The downside here is fairly obvious. The story introduces several characters who barely register in this format but seem so interesting that they must be explored more in the novel. Likewise, the setting is immensely powerful but gets short shrift in this format.
The good side? “The Match” is a well-defined episode, with clear plot boundaries (a boxing match) and a finite conflict (is the fix in for the match?).
And that’s quite a trick on Whitehead’s part.
(As it is, if I’m picking up a short story about throwing a boxing match, it’ll probably be “Champion” by Ring Lardner; and if I’m picking up a book about characters like this, it’ll probably be The Nickel Boys novel itself. Excerpts are stupid!)
The selection:
The coach for the colored team was a Mississippian named Max David, who worked in the school garage. He got an envelope at the end of the year for imparting what he’d learned during his welterweight stint.
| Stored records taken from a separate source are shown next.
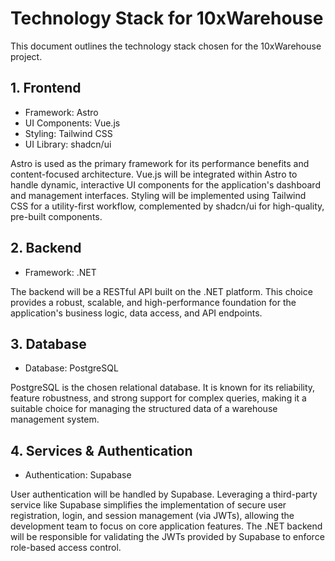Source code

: # Technology Stack for 10xWarehouse

This document outlines the technology stack chosen for the 10xWarehouse project.

## 1. Frontend

-   Framework: Astro
-   UI Components: Vue.js
-   Styling: Tailwind CSS
-   UI Library: shadcn/ui

Astro is used as the primary framework for its performance benefits and content-focused architecture. Vue.js will be integrated within Astro to handle dynamic, interactive UI components for the application's dashboard and management interfaces. Styling will be implemented using Tailwind CSS for a utility-first workflow, complemented by shadcn/ui for high-quality, pre-built components.

## 2. Backend

-   Framework: .NET

The backend will be a RESTful API built on the .NET platform. This choice provides a robust, scalable, and high-performance foundation for the application's business logic, data access, and API endpoints.

## 3. Database

-   Database: PostgreSQL

PostgreSQL is the chosen relational database. It is known for its reliability, feature robustness, and strong support for complex queries, making it a suitable choice for managing the structured data of a warehouse management system.

## 4. Services & Authentication

-   Authentication: Supabase

User authentication will be handled by Supabase. Leveraging a third-party service like Supabase simplifies the implementation of secure user registration, login, and session management (via JWTs), allowing the development team to focus on core application features. The .NET backend will be responsible for validating the JWTs provided by Supabase to enforce role-based access control.
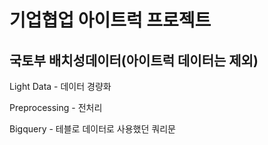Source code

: # 기업협업 아이트럭 프로젝트

## **국토부 배치성데이터(아이트럭 데이터는 제외)**

Light Data - 데이터 경량화

Preprocessing - 전처리

Bigquery - 테블로 데이터로 사용했던 쿼리문

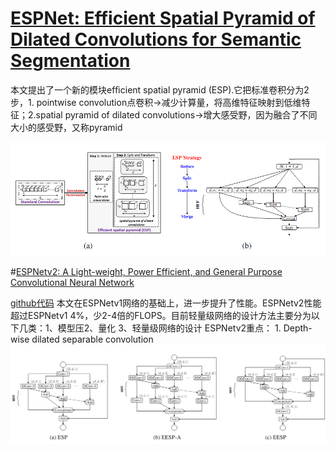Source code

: [ESPNet: Efficient Spatial Pyramid of Dilated Convolutions for Semantic Segmentation](https://arxiv.org/pdf/1803.06815.pdf)
=  
本文提出了一个新的模块efﬁcient spatial pyramid (ESP).它把标准卷积分为2步，1. pointwise convolution点卷积->减少计算量，将高维特征映射到低维特征；2.spatial pyramid of dilated convolutions->增大感受野，因为融合了不同大小的感受野，又称pyramid
  
![](https://github.com/renchenliang/daily-paper-computer-vision/blob/master/light-weight/image/QQ%E5%9B%BE%E7%89%8720190614154357.png)


#[ESPNetv2: A Light-weight, Power Efficient, and General Purpose Convolutional Neural Network](https://arxiv.org/abs/1811.11431)

  [github代码](https://github.com/sacmehta/ESPNetv2)
    本文在ESPNetv1网络的基础上，进一步提升了性能。ESPNetv2性能超过ESPNetv1 4%，少2-4倍的FLOPS。目前轻量级网络的设计方法主要分为以下几类：1、模型压2、量化  3、轻量级网络的设计
    ESPNetv2重点：
    1. Depth-wise dilated separable convolution
    ![image](https://github.com/renchenliang/daily-paper-computer-vision/blob/master/light-weight/image/QQ%E5%9B%BE%E7%89%8720190614140458.png)
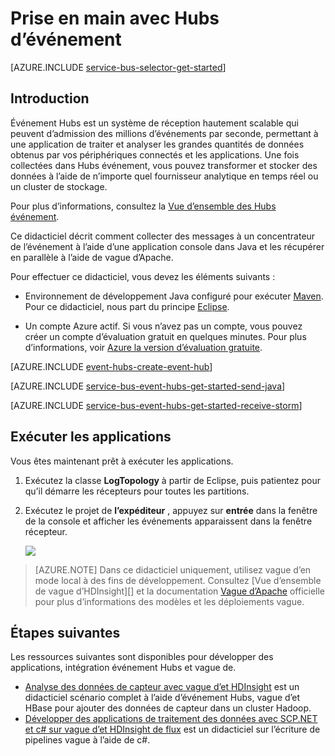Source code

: <properties
    pageTitle="Prise en main avec Hubs événement en Java avec vague d’Apache | Microsoft Azure"
    description="Suivez ce didacticiel pour commencer à utiliser Azure événement Hubs ; envoi d’événements avec Java et leur réception dans un cluster Apache vague."
    services="event-hubs"
    documentationCenter=""
    authors="fsautomata"
    manager="timlt"
    editor=""/>

<tags
    ms.service="event-hubs"
    ms.workload="na"
    ms.tgt_pltfrm="na"
    ms.devlang="na"
    ms.topic="article"
    ms.date="09/06/2016"
    ms.author="sethm"/>

# <a name="get-started-with-event-hubs"></a>Prise en main avec Hubs d’événement

[AZURE.INCLUDE [service-bus-selector-get-started](../../includes/service-bus-selector-get-started.md)]

## <a name="introduction"></a>Introduction

Événement Hubs est un système de réception hautement scalable qui peuvent d’admission des millions d’événements par seconde, permettant à une application de traiter et analyser les grandes quantités de données obtenus par vos périphériques connectés et les applications. Une fois collectées dans Hubs événement, vous pouvez transformer et stocker des données à l’aide de n’importe quel fournisseur analytique en temps réel ou un cluster de stockage.

Pour plus d’informations, consultez la [Vue d’ensemble des Hubs événement][].

Ce didacticiel décrit comment collecter des messages à un concentrateur de l’événement à l’aide d’une application console dans Java et les récupérer en parallèle à l’aide de vague d’Apache.

Pour effectuer ce didacticiel, vous devez les éléments suivants :

+ Environnement de développement Java configuré pour exécuter [Maven](http://maven.apache.org/). Pour ce didacticiel, nous part du principe [Eclipse](https://www.eclipse.org/).

+ Un compte Azure actif. Si vous n’avez pas un compte, vous pouvez créer un compte d’évaluation gratuit en quelques minutes. Pour plus d’informations, voir [Azure la version d’évaluation gratuite](https://azure.microsoft.com/pricing/free-trial/).

[AZURE.INCLUDE [event-hubs-create-event-hub](../../includes/event-hubs-create-event-hub.md)]

[AZURE.INCLUDE [service-bus-event-hubs-get-started-send-java](../../includes/service-bus-event-hubs-get-started-send-java.md)]


[AZURE.INCLUDE [service-bus-event-hubs-get-started-receive-storm](../../includes/service-bus-event-hubs-get-started-receive-storm.md)]

## <a name="run-the-applications"></a>Exécuter les applications

Vous êtes maintenant prêt à exécuter les applications.

1.  Exécutez la classe **LogTopology** à partir de Eclipse, puis patientez pour qu’il démarre les récepteurs pour toutes les partitions.

2.  Exécutez le projet de **l’expéditeur** , appuyez sur **entrée** dans la fenêtre de la console et afficher les événements apparaissent dans la fenêtre récepteur.

    ![][22]

> [AZURE.NOTE] Dans ce didacticiel uniquement, utilisez vague d’en mode local à des fins de développement. Consultez [Vue d’ensemble de vague d’HDInsight][] et la documentation [Vague d’Apache][] officielle pour plus d’informations des modèles et les déploiements vague.

## <a name="next-steps"></a>Étapes suivantes

Les ressources suivantes sont disponibles pour développer des applications, intégration événement Hubs et vague de.

- [Analyse des données de capteur avec vague d’et HDInsight] est un didacticiel scénario complet à l’aide d’événement Hubs, vague d’et HBase pour ajouter des données de capteur dans un cluster Hadoop.
- [Développer des applications de traitement des données avec SCP.NET et c# sur vague d’et HDInsight de flux][] est un didacticiel sur l’écriture de pipelines vague à l’aide de c#.

<!-- Images. -->
[22]: ./media/event-hubs-java-storm-getstarted/receive-storm2.png

<!-- Links -->
[Azure classic portal]: https://manage.windowsazure.com/
[Event Processor Host]: https://www.nuget.org/packages/Microsoft.Azure.ServiceBus.EventProcessorHost
[Vue d’ensemble des Hubs événement]: event-hubs-overview.md

[Vague d’Apache]: https://storm.incubator.apache.org
[Vue d’ensemble de vague HDInsight]: ../hdinsight/hdinsight-storm-overview.md
[Analyse des données de capteur avec vague d’et HDInsight]: ../hdinsight/hdinsight-storm-sensor-data-analysis.md
[Développer des applications de traitement des données avec SCP.NET et c# sur vague d’et HDInsight de flux]: ../hdinsight/hdinsight-storm-develop-csharp-visual-studio-topology.md
 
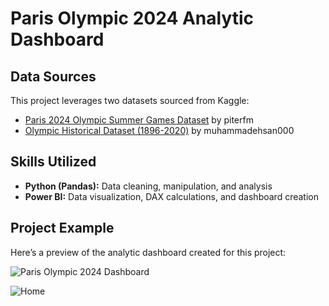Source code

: # Paris Olympic 2024 Analytic Dashboard

## Data Sources
This project leverages two datasets sourced from Kaggle:
- [Paris 2024 Olympic Summer Games Dataset](https://www.kaggle.com/piterfm/paris-2024-olympic-summer-games) by piterfm
- [Olympic Historical Dataset (1896-2020)](https://www.kaggle.com/muhammadehsan000/olympic-historical-dataset-1896-2020) by muhammadehsan000

## Skills Utilized
- **Python (Pandas):** Data cleaning, manipulation, and analysis
- **Power BI:** Data visualization, DAX calculations, and dashboard creation

## Project Example
Here’s a preview of the analytic dashboard created for this project:

![Paris Olympic 2024 Dashboard](path_to_your_image_file)

![Home](https://github.com/Kanangnut/Paris-Olympic-Dashboard-Analysis/blob/main/asset/Home.png?raw=true)
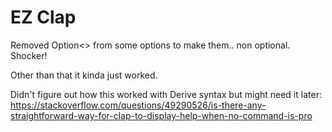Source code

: # EZ Clap

Removed Option<> from some options to make them.. non optional.
Shocker!

Other than that it kinda just worked.

Didn't figure out how this worked with Derive syntax but might need it later:
https://stackoverflow.com/questions/49290526/is-there-any-straightforward-way-for-clap-to-display-help-when-no-command-is-pro
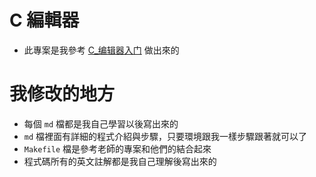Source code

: # **C 編輯器**
- 此專案是我參考 [C_编辑器入门](https://koshizuow.gitbook.io/compilerbook/) 做出來的

# **我修改的地方**
- 每個 `md` 檔都是我自己學習以後寫出來的
- `md` 檔裡面有詳細的程式介紹與步驟，只要環境跟我一樣步驟跟著就可以了
- `Makefile` 檔是參考老師的專案和他們的結合起來
- 程式碼所有的英文註解都是我自己理解後寫出來的
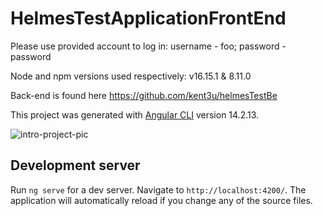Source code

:# HelmesTestApplicationFrontEnd

Please use provided account to log in: username - foo; password - password

Node and npm versions used respectively: v16.15.1 & 8.11.0

Back-end is found here https://github.com/kent3u/helmesTestBe

This project was generated with [Angular CLI](https://github.com/angular/angular-cli) version 14.2.13.

![intro-project-pic](https://private-user-images.githubusercontent.com/105932495/312638672-706807c2-a86f-4458-97c6-684de5a56d1e.JPG?jwt=eyJhbGciOiJIUzI1NiIsInR5cCI6IkpXVCJ9.eyJpc3MiOiJnaXRodWIuY29tIiwiYXVkIjoicmF3LmdpdGh1YnVzZXJjb250ZW50LmNvbSIsImtleSI6ImtleTUiLCJleHAiOjE3MTA3MDg5OTcsIm5iZiI6MTcxMDcwODY5NywicGF0aCI6Ii8xMDU5MzI0OTUvMzEyNjM4NjcyLTcwNjgwN2MyLWE4NmYtNDQ1OC05N2M2LTY4NGRlNWE1NmQxZS5KUEc_WC1BbXotQWxnb3JpdGhtPUFXUzQtSE1BQy1TSEEyNTYmWC1BbXotQ3JlZGVudGlhbD1BS0lBVkNPRFlMU0E1M1BRSzRaQSUyRjIwMjQwMzE3JTJGdXMtZWFzdC0xJTJGczMlMkZhd3M0X3JlcXVlc3QmWC1BbXotRGF0ZT0yMDI0MDMxN1QyMDUxMzdaJlgtQW16LUV4cGlyZXM9MzAwJlgtQW16LVNpZ25hdHVyZT00MTk2Mjg2NTRjZjliMWRkODIxYmZmM2U5OTA1NGI4MWViZjc4OTk4MjFmZjZhYmZlYmU5NzgxNTdmMTU0ZGU3JlgtQW16LVNpZ25lZEhlYWRlcnM9aG9zdCZhY3Rvcl9pZD0wJmtleV9pZD0wJnJlcG9faWQ9MCJ9.dSpoQxC4MBgsOjb13HhCAakhGe9QQsfd3xieTeI7n9s)

## Development server

Run `ng serve` for a dev server. Navigate to `http://localhost:4200/`. The application will automatically reload if you change any of the source files.
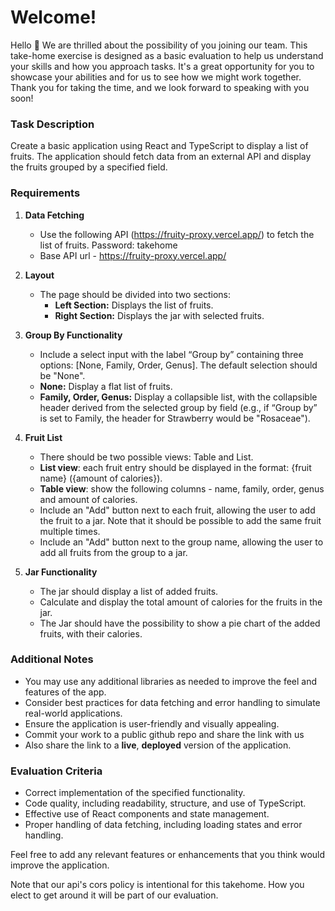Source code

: # Welcome!

Hello 👋
We are thrilled about the possibility of you joining our team. This take-home exercise is designed as a basic evaluation to help us understand your skills and how you approach tasks. It's a great opportunity for you to showcase your abilities and for us to see how we might work together.
Thank you for taking the time, and we look forward to speaking with you soon!

### Task Description

Create a basic application using React and TypeScript to display a list of fruits. The application should fetch data from an external API and display the fruits grouped by a specified field.

### Requirements

1. **Data Fetching**
   - Use the following API (https://fruity-proxy.vercel.app/) to fetch the list of fruits. Password: takehome
   - Base API url - https://fruity-proxy.vercel.app/

2. **Layout**
   - The page should be divided into two sections:
     - **Left Section:** Displays the list of fruits.
     - **Right Section:** Displays the jar with selected fruits.

3. **Group By Functionality**
   - Include a select input with the label “Group by” containing three options: [None, Family, Order, Genus]. The default selection should be "None".
   - **None:** Display a flat list of fruits.
   - **Family, Order, Genus:** Display a collapsible list, with the collapsible header derived from the selected group by field (e.g., if “Group by” is set to Family, the header for Strawberry would be "Rosaceae").

4. **Fruit List**
   - There should be two possible views: Table and List.
   - **List view**: each fruit entry should be displayed in the format: {fruit name} ({amount of calories}).
   - **Table view**: show the following columns - name, family, order, genus and amount of calories.
   - Include an "Add" button next to each fruit, allowing the user to add the fruit to a jar. Note that it should be possible to add the same fruit multiple times.
   - Include an "Add" button next to the group name, allowing the user to add all fruits from the group to a jar.

6. **Jar Functionality**
   - The jar should display a list of added fruits.
   - Calculate and display the total amount of calories for the fruits in the jar.
   - The Jar should have the possibility to show a pie chart of the added fruits, with their calories.

### Additional Notes

- You may use any additional libraries as needed to improve the feel and features of the app.
- Consider best practices for data fetching and error handling to simulate real-world applications.
- Ensure the application is user-friendly and visually appealing.
- Commit your work to a public github repo and share the link with us
- Also share the link to a **live**, **deployed** version of the application.

### Evaluation Criteria

- Correct implementation of the specified functionality.
- Code quality, including readability, structure, and use of TypeScript.
- Effective use of React components and state management.
- Proper handling of data fetching, including loading states and error handling.

Feel free to add any relevant features or enhancements that you think would improve the application.

Note that our api's cors policy is intentional for this takehome. How you elect to get around it will be part of our evaluation.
Max David made his pitch to Griff early in the summer. “My first fight made me cockeyed,” he said. “And my farewell fight set my eyes right again, so trust me when I say this sport will break you down to make you better, and that’s a fact.” Griff smiled. He pulverized and unmanned his opponents with cruel inevitability through autumn. He was not graceful. He was not a scientist. He was a powerful instrument of violence, and that sufficed.
Given the typical length of enrollment at Nickel, most students were around for only one or two fighting seasons. As the championship approached, the boys had to be schooled in the importance of those December matches—the prelims within your dorm, the matches between your dorm’s best guy and the best sluggers from the other two dorms, and then the bout between the best black fighter and whatever chump the white guys put up. The championship was the boys’ sole acquaintance with justice at Nickel.